>>>>
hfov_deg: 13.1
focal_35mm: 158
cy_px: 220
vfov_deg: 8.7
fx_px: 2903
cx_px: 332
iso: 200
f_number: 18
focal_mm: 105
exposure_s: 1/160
<<<<
>>>>
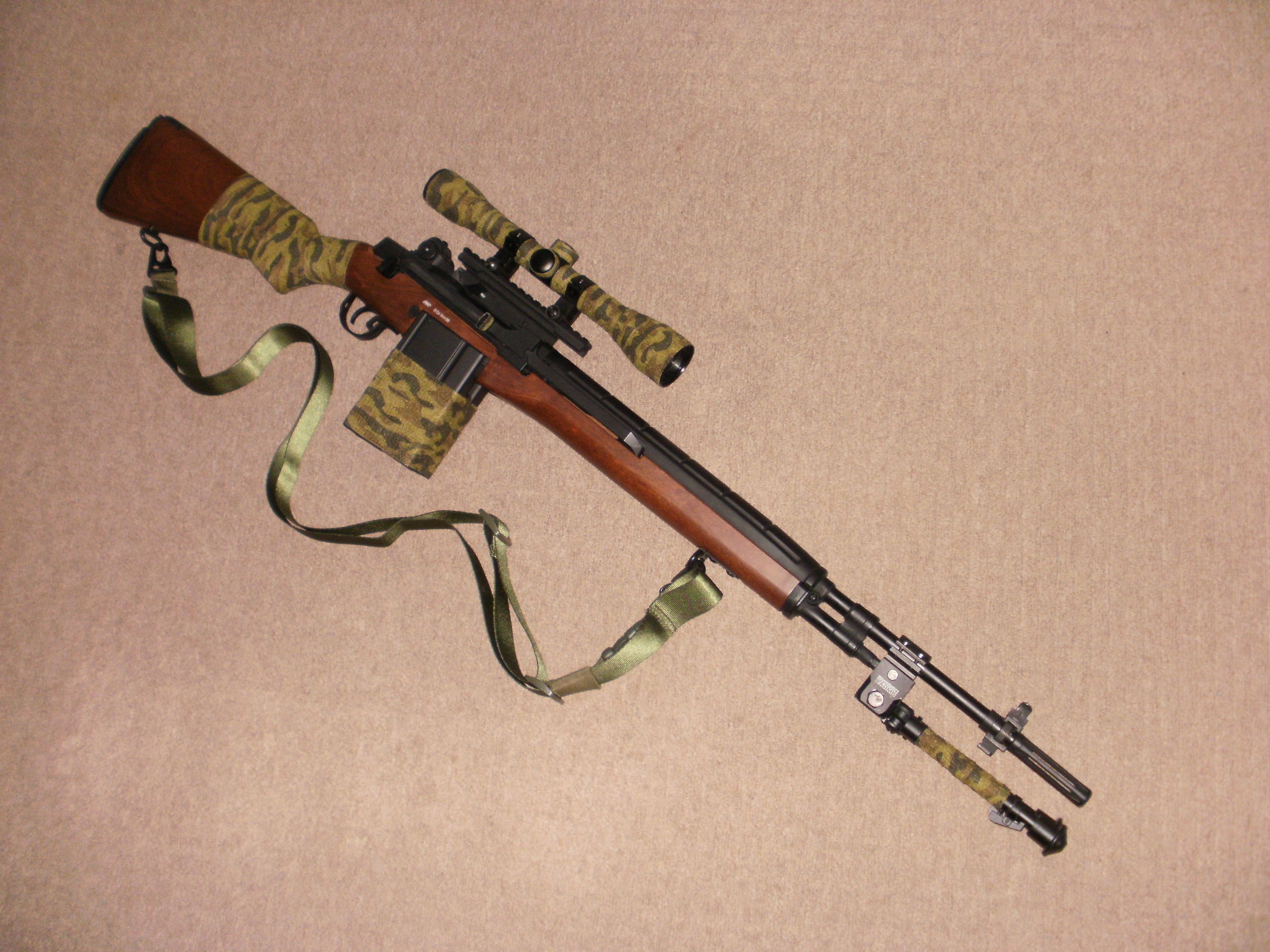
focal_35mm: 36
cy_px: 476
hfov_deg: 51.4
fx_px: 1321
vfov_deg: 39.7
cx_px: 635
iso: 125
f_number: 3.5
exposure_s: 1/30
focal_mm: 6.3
<<<<
>>>>
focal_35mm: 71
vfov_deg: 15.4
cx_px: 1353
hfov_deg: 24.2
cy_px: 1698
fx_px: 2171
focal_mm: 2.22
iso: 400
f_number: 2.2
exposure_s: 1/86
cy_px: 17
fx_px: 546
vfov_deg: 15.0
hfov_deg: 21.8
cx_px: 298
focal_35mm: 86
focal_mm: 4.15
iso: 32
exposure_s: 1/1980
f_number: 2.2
<<<<
_TASK TO COMPLETE_: Copy out, word for word, the part of the entries above that begins at the line with "hfov_deg: 13.1" and ends at the line with "exposure_s: 1/160", including both.

_RESULT_:
hfov_deg: 13.1
focal_35mm: 158
cy_px: 220
vfov_deg: 8.7
fx_px: 2903
cx_px: 332
iso: 200
f_number: 18
focal_mm: 105
exposure_s: 1/160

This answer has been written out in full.